Parsing XML file with perl - regex

i'm just a begginer in perl, and very urgently need to prepare a small script that takes top 3 things from an xml file and puts them in a new one.
Here's an example of an xml file:
<article>
{lot of other stuff here}
</article>
<article>
{lot of other stuff here}
</article>
<article>
{lot of other stuff here}
</article>
<article>
{lot of other stuff here}
</article>
What i'd like to do is to get first 3 items along with all the tags in between and put it into another file.
Thanks for all the help in advance
regards
peter
Never ever use Regex to handle markup languages.
The original version of this answer (see below) used XML::XPath. Grant McLean said in the comments:
XML::XPath is an old and unmaintained module. XML::LibXML is a modern, maintained module with an almost identical API and it's faster too.
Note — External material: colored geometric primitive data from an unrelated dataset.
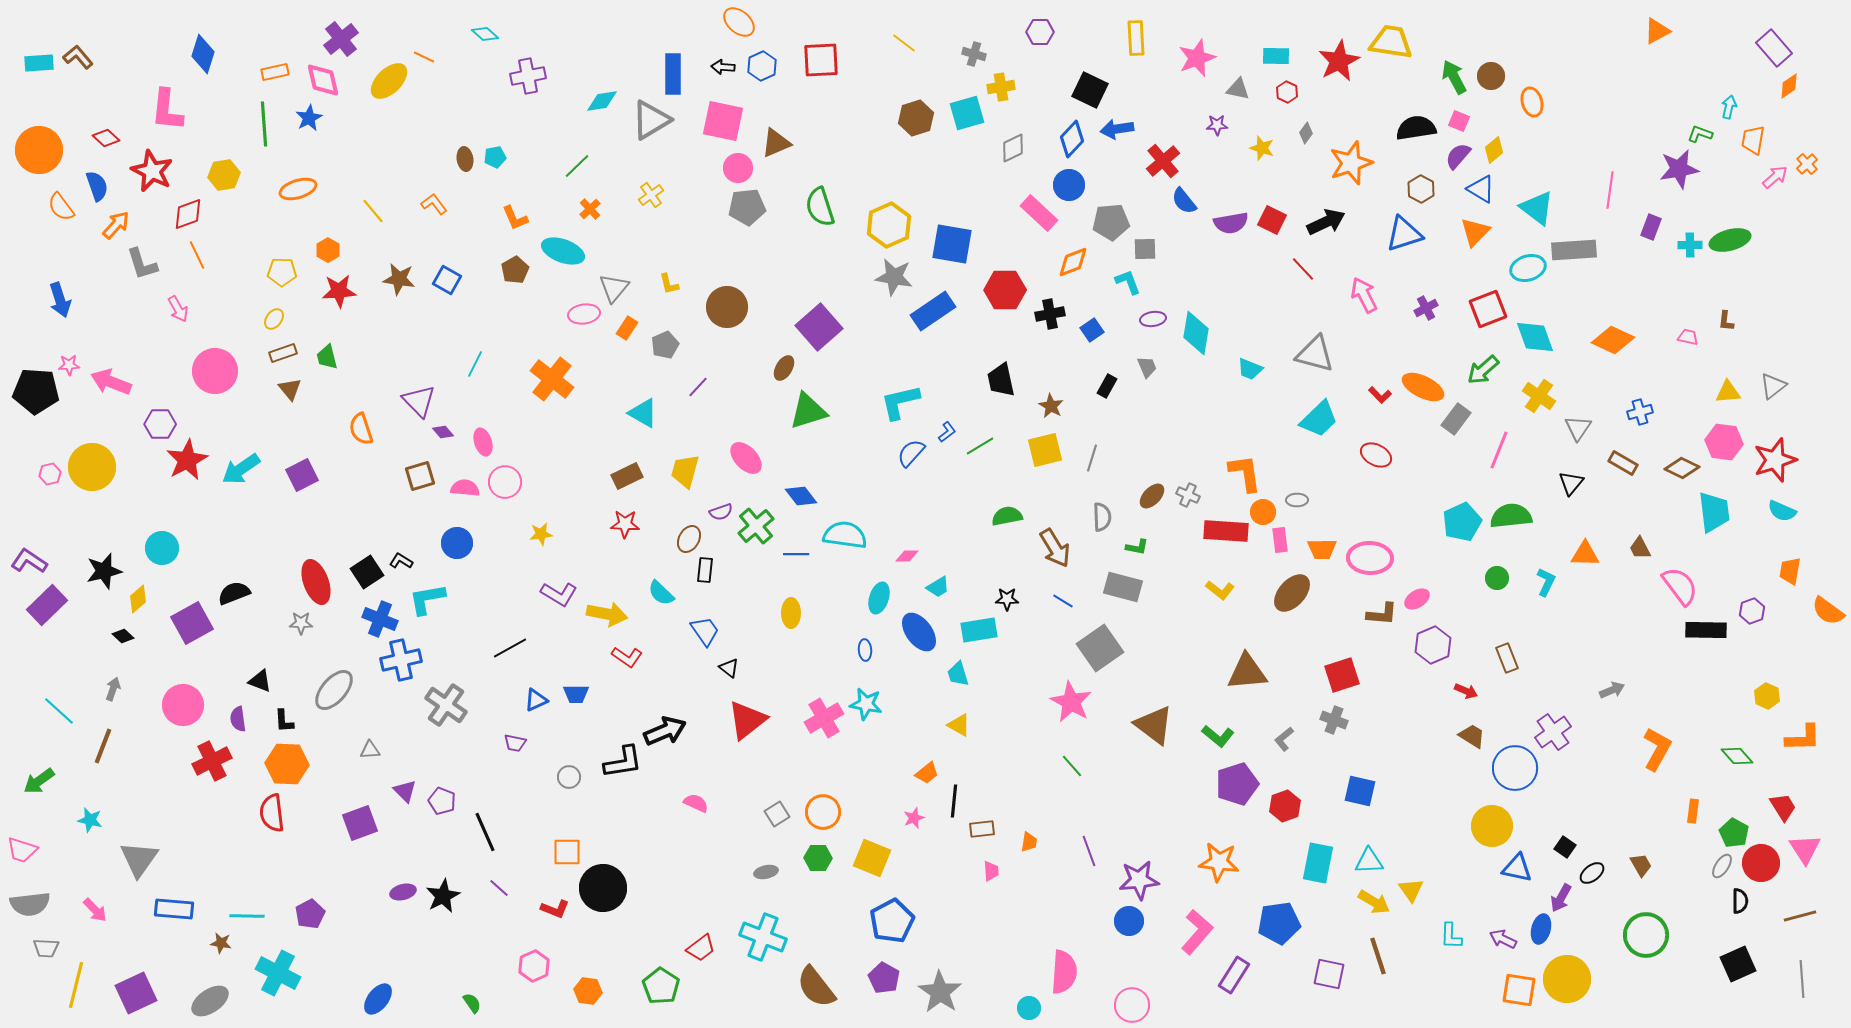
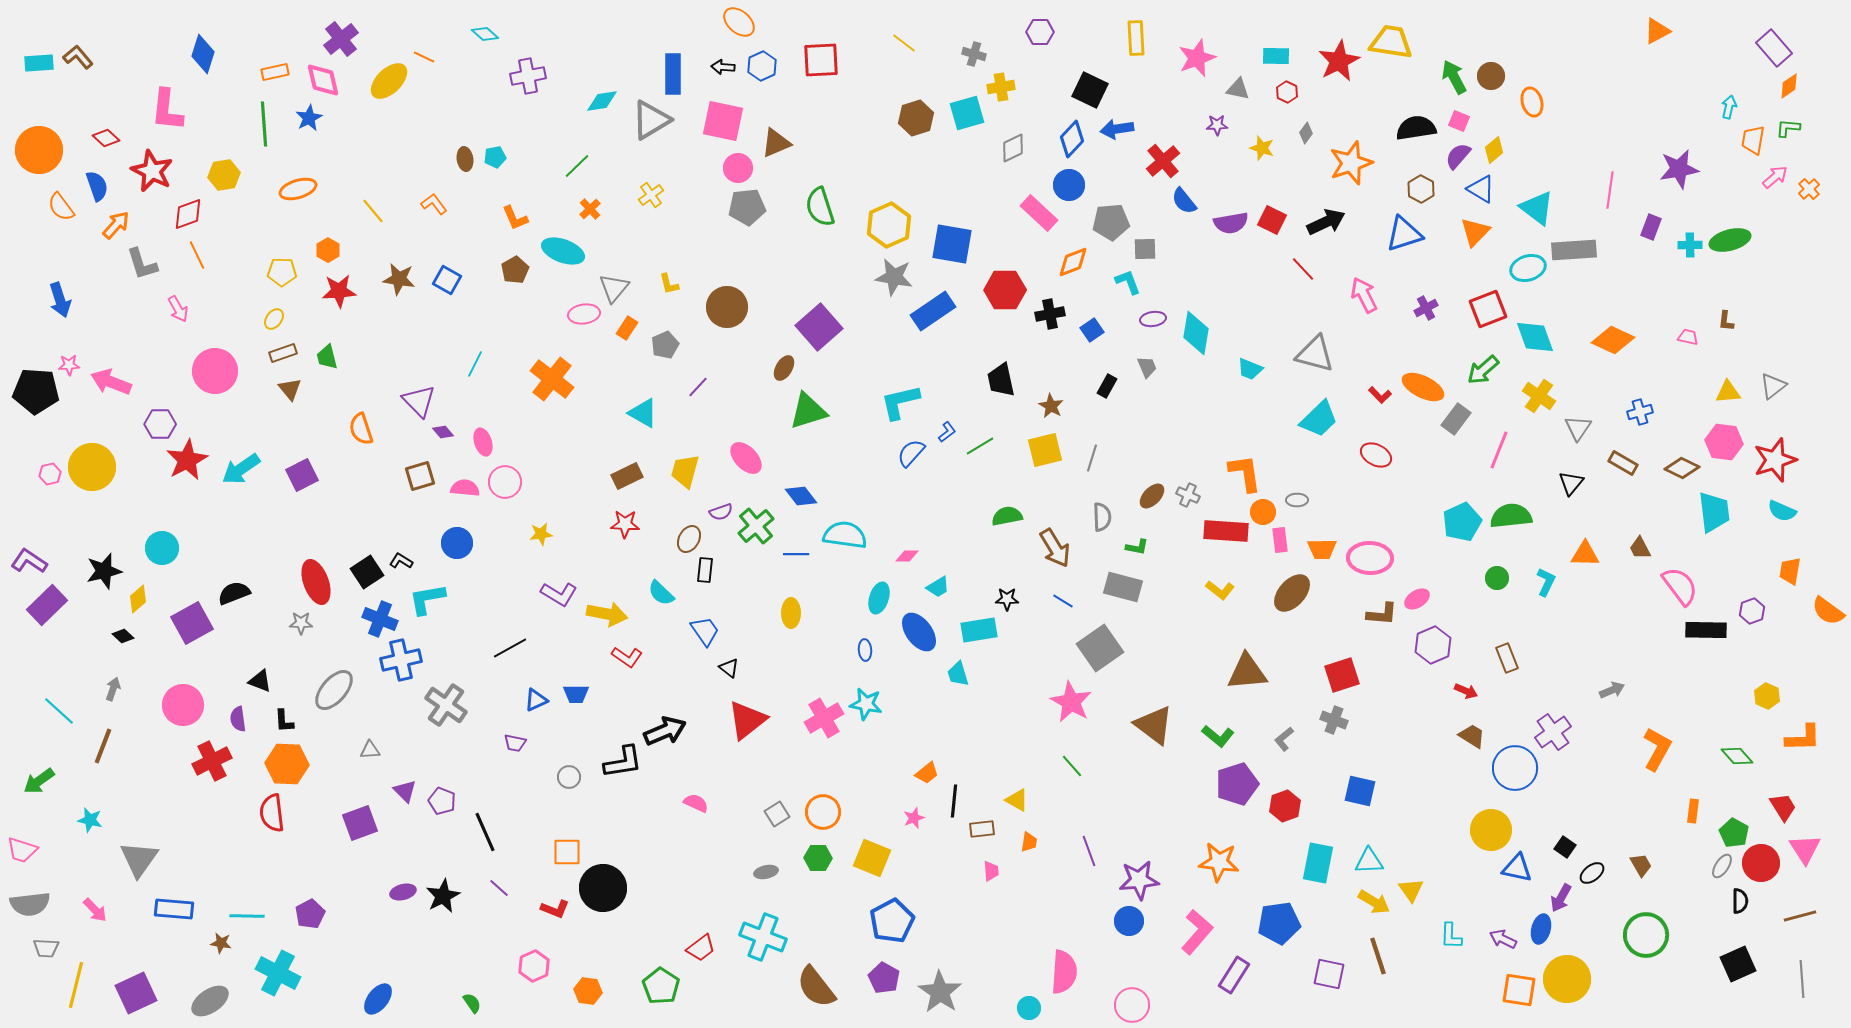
green L-shape at (1700, 134): moved 88 px right, 6 px up; rotated 15 degrees counterclockwise
orange cross at (1807, 164): moved 2 px right, 25 px down
yellow triangle at (959, 725): moved 58 px right, 75 px down
yellow circle at (1492, 826): moved 1 px left, 4 px down
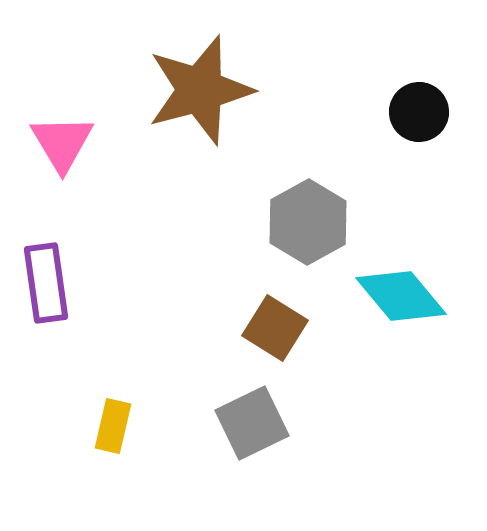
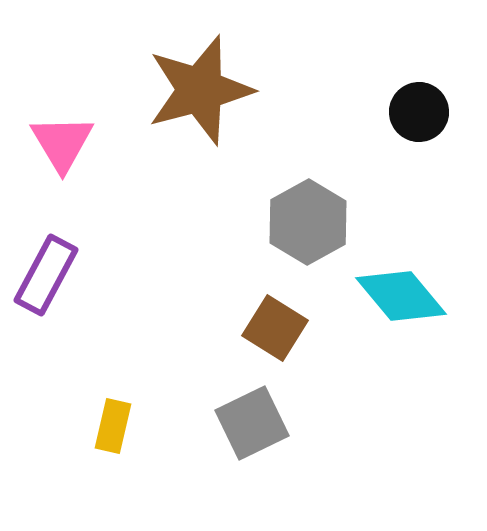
purple rectangle: moved 8 px up; rotated 36 degrees clockwise
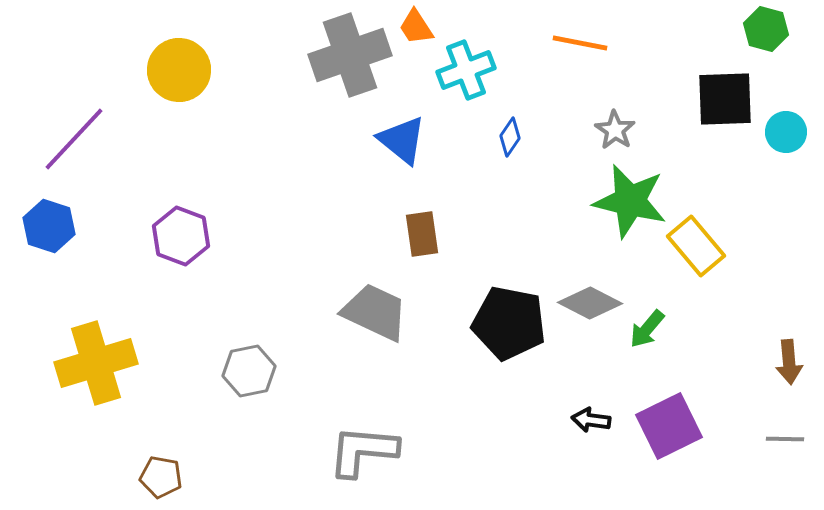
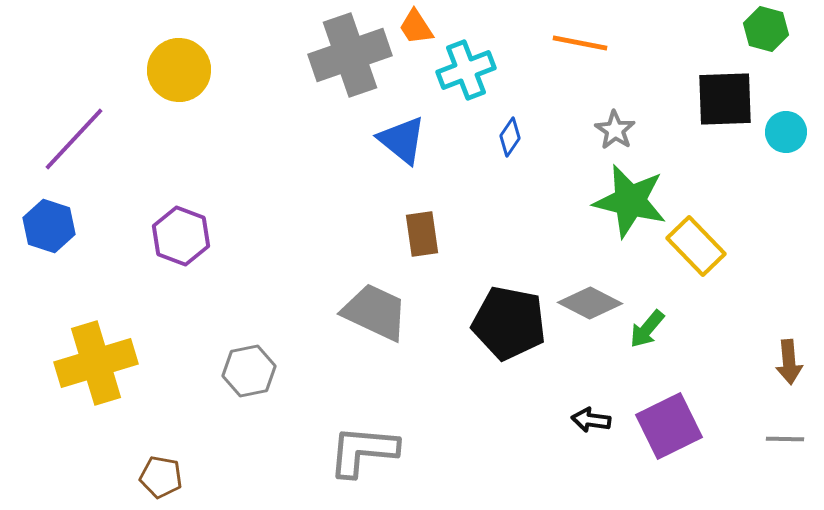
yellow rectangle: rotated 4 degrees counterclockwise
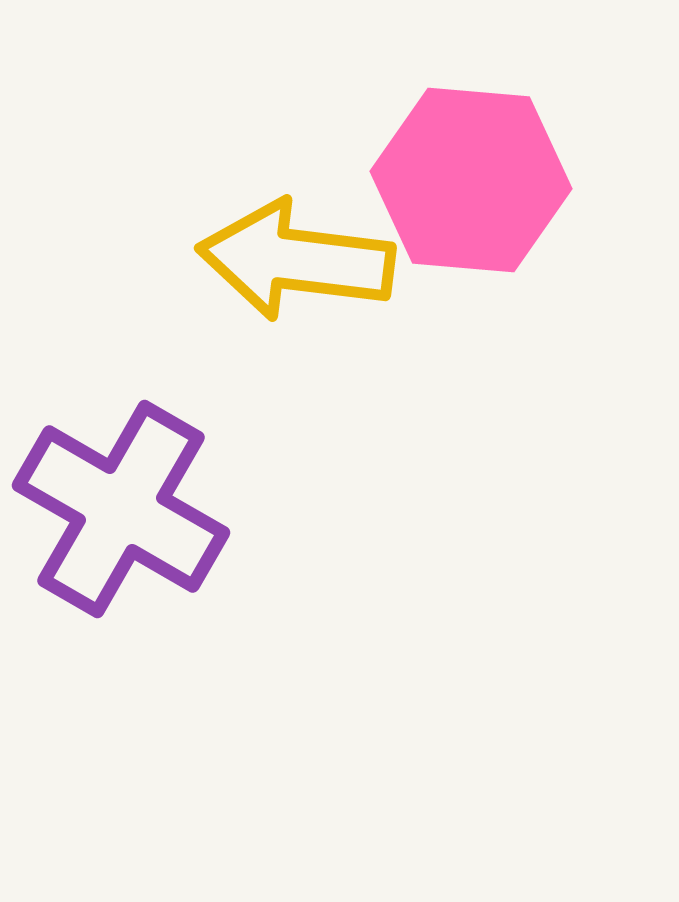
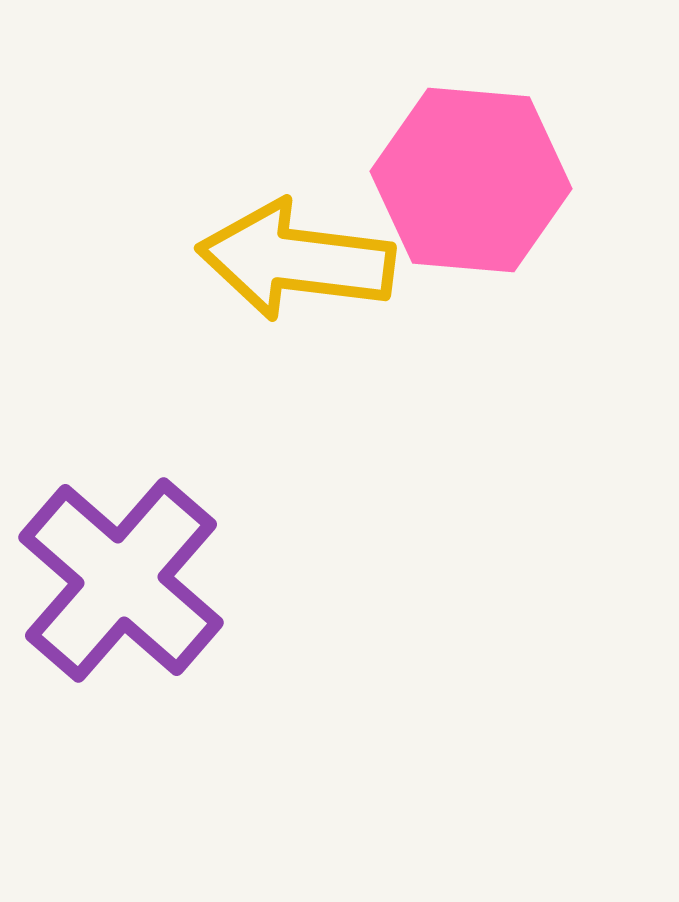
purple cross: moved 71 px down; rotated 11 degrees clockwise
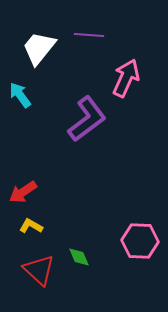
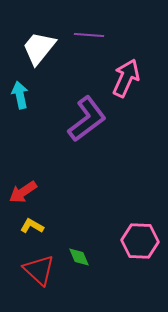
cyan arrow: rotated 24 degrees clockwise
yellow L-shape: moved 1 px right
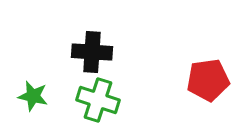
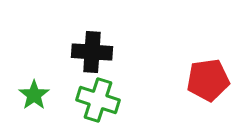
green star: moved 1 px right, 1 px up; rotated 24 degrees clockwise
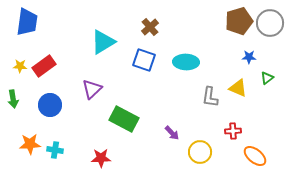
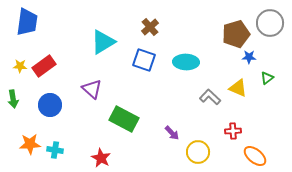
brown pentagon: moved 3 px left, 13 px down
purple triangle: rotated 35 degrees counterclockwise
gray L-shape: rotated 125 degrees clockwise
yellow circle: moved 2 px left
red star: rotated 30 degrees clockwise
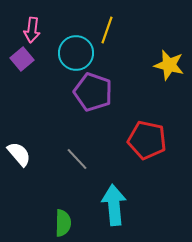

so I made a new version that uses XML::LibXML (thanks, Grant):
use warnings;
use strict;
use XML::LibXML;
my $doc = XML::LibXML->load_xml(location => 'articles.xml');
my $xp = XML::LibXML::XPathContext->new($doc->documentElement);
my $xpath = '/articles/article[position() < 4]';
foreach my $article ( $xp->findnodes($xpath) ) {
# now do something with $article
print $article.": ".$article->getName."\n";
}
For me this prints:
XML::LibXML::Element=SCALAR(0x346ef90): article
XML::LibXML::Element=SCALAR(0x346ef30): article
XML::LibXML::Element=SCALAR(0x346efa8): article
Links to the relevant documentation:
The type of $doc will be XML::LibXML::Document.
The type of $xp is XML::LibXML::XPathContext.
The return type of $xp->findnodes() is XML::LibXML::NodeList.
The type $article is XML::LibXML::Element.
Original version of the answer, based on the XML::XPath package:
use warnings;
use strict;
use XML::XPath;
my $xp = XML::XPath->new(filename => 'articles.xml');
my $xpath = '/articles/article[position() < 4]';
foreach my $article ( $xp->findnodes($xpath)->get_nodelist ) {
# now do something with $article
print $article.": ".$article->getName ."\n";
}
which prints this for me:
XML::XPath::Node::Element=REF(0x38067b8): article
XML::XPath::Node::Element=REF(0x38097e8): article
XML::XPath::Node::Element=REF(0x3809ae8): article
The type of $xp is XML::XPath, obviously.
The return type of $xp->findnodes() is XML::XPath::NodeSet.
The type of $article will be XML::XPath::Node::Element in this case.
Have a look at the docs to find out what you can do with them.
Here:
open my $input, "<", "file.xml" or die $!;
open my $output, ">", "truncated-file.xml" or die $!;
my $n_articles = 0;
while (<$input>) {
print $output $_;
if (m:</article>:) {
$n_articles++;
if ($n_articles >= 3) {
last;
}
}
}
close $input or die $!;
close $output or die $!;
You really don't need an XML parser to do such a simple job.